Question

A developer wants to enclose a rectangular grassy lot that borders a city street for parking. if the developer has 256 feet of fencing and does not fence the side along the​ street, what is the largest area that can be​ enclosed?

Answer 1

The largest area that can be enclosed is 8192 square feet.

Step-by-step explanation:

To find the largest area that can be enclosed, we need to consider that the developer has 256 feet of fencing and does not fence the side along the street. Let's assume that the length of the side along the street is x feet.

Since there are 3 sides that are fenced, their total length must be 256 - x.
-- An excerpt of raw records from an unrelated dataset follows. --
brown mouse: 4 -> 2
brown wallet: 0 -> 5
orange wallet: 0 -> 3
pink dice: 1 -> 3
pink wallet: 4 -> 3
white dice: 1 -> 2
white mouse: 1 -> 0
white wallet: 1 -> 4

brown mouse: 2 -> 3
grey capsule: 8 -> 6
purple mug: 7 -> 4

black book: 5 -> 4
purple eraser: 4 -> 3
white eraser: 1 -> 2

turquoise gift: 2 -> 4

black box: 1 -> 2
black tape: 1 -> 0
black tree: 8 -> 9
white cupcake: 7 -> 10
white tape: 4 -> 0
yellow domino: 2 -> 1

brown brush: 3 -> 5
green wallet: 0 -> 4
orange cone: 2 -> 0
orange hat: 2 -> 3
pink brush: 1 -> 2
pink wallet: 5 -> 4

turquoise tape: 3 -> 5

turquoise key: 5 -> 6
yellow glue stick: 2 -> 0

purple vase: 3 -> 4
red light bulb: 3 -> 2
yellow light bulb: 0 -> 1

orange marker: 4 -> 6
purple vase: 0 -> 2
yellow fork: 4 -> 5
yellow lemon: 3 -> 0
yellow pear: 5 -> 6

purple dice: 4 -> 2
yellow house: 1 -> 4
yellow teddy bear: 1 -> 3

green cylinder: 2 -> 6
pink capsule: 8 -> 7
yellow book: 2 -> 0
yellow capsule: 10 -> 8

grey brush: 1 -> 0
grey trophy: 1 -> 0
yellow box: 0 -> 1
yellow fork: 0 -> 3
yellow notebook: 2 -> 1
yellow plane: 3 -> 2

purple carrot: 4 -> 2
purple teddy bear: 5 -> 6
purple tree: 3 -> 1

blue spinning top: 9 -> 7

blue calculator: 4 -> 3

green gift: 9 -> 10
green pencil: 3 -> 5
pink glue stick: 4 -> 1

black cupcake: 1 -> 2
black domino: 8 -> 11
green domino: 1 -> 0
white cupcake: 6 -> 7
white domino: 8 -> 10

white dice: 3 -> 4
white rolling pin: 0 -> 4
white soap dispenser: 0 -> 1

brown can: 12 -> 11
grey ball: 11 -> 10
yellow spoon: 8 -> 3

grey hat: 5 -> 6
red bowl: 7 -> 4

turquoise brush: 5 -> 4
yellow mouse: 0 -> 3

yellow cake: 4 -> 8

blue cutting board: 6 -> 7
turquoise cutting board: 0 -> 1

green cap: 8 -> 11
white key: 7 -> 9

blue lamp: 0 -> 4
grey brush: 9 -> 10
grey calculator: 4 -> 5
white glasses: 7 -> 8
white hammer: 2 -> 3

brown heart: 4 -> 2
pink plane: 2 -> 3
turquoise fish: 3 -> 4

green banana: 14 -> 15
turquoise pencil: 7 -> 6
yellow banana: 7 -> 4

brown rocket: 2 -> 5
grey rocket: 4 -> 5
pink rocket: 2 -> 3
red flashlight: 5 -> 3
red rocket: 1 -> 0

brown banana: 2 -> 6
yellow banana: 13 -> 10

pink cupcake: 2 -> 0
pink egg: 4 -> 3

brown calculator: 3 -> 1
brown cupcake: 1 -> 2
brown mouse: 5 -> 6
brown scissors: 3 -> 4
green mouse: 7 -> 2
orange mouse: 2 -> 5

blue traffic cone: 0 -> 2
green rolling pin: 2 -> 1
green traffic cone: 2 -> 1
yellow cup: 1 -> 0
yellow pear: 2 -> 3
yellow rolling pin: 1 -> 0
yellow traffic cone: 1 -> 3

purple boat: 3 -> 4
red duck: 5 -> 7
Let's divide this length into two equal sides of length (256 - x)/2 each.

The area of a rectangle is given by length * width. In this case, the length is (256 - x)/2 and the width is x. So the area A(x) = x * (256 - x)/2.

Now, let's find the maximum value of A(x) by finding the critical points. To do this, we take the derivative of A(x), which is (256 - 2x)/2, and set it equal to zero. Solving this equation, we find x = 128.

Therefore, the largest area that can be enclosed is A(128) = 128 * (256 - 128)/2 = 8192 square feet.

Answer 2

Let the lenght perpendicular to street = x

Means lenght two sides will be x and x

Another side of retangle will be = 256 - 2x

Area of rectangle will be= A = x * (256-2x) = 256 x - 2 x^2

For maximum area, dA/dx = 0

d/dx (256 x - 2 x^2) = 0

256 - 4 x = 0

4 x = 256

x = 64 feet

Means one side is 64 feet

Another side will be = 256 - 2 * 64 = 128

Now we have two sides of rectangle 64 and 128

Area = 128 * 64 = 8192 square feet : Answer

Hope it will help :)